What to do about "the opposition?" I asked in my blog last year. In mid June 2006 I posted "Who does not want success?" (to which I linked today's post title). I spoke about Senator Joe Biden's view - representing what I called "the loyal opposition at home." I want to quote a bit of what I was thinking back then:

[Biden] . . . "hoped that President Bush can have success in Iraq." It would be crazy to want this misguided war to utterly fail. It is not disloyal to the Democratic Party to have a nonpartisan approach to foreign affairs, as does the good senator, for the most part. People of good will want success for the Iraqi people most of all.
In an interview . . . the Senator, like so many of us, made it clear that he does not wish to see the U.S. effort fail in Iraq.
Iraqis oppose each other - I also spoke a year ago about "the loyal opposition in Iraq." In 2007 they are in what seems like a full civil war. I quote from my post again:
In order to feel any loyalty to the nation of Iraq, members of minorities, must have some share of the available power and resources.
. . . [Biden]was not calling for a true partition, but for more autonomy and oil revenue sharing for each region. I may not agree with Senator Biden's proposal, but his point is well taken. Just as in the United States, religious or ethnic differences can separate the people of a nation. Poverty and lack of the basic necessities of food, shelter and safety can separate people here or in the Muslim world.
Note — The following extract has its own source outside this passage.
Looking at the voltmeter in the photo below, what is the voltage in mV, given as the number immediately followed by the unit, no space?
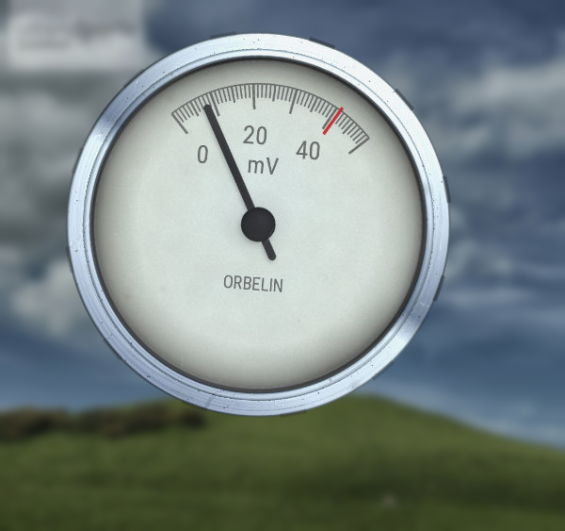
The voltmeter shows 8mV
"Sharing power with the opposition," was the heading of the conclusion of last year's post. I quote it in full:
The Iraqi constitution is very new. It is yet to be modified to the satisfaction of all the people living in Iraq, so that power can be shared equitably by all. The U.S. constitution is very old, much modified, and also still vulnerable. If we are not very careful, the executive branch will have far too much power, and the original framers' careful separation of powers doctrine will be in shambles.
Loyal oppositions in both countries want their national administrations to be successful, but not too successful at gathering power only unto themselves. Utterly partisan leaders cannot have it both ways. There are terrible trade-offs with power grabs. In Iraq lots of people are dying. In the United States, lots of people have opted out of the political process in disgust. Will the 2006 election turnout be as equally disheartening as the other recent ones?

The war in Iraq will never be successful as visualized by our current president (OCP) - The incursion was a mistake from the beginning. But the Democrats won the election in 2006! Surely we cannot be disheartened. But we are, because members of Congress have not acted on their election success. They have ceded power to the opposition. So what is the answer now?

There was never a merely military answer for Iraq. The military is a great institution when it sticks with what it does best, defend the United States against enemy attack. Iraq never attacked the U.S. We attacked Iraq - Mistake Number One. But we cannot undo that now.

Iraq has its own answers, which it will discover or not. The U.S. military was never designed to facilitate such processes. (OCP) Bush definitely eschewed "nation building" during his campaign for president. And now that Iraq must rebuild politically from within its own opposed forces, we have kept the military in charge of supporting their efforts, rather than the State Department. That is Mistake Number Two. And we can and must undo that now.

Congress has the answer. Will they find it? The Executive branch of government does not represent the American people. It has not served us, but itself. Nor has Congress, who actually does represent us, has yet to answer as it must. Congress has to withdraw financial support from the military in Iraq, and increase support for diplomatic efforts to help Iraq succeed, if Iraq decides it wants to succeed. Democratic Congressional leaders are making Mistake Number Three. Democrats must not leave the leading to their loyal opponents, the Republicans. These leaders can and must undo their mistake soon.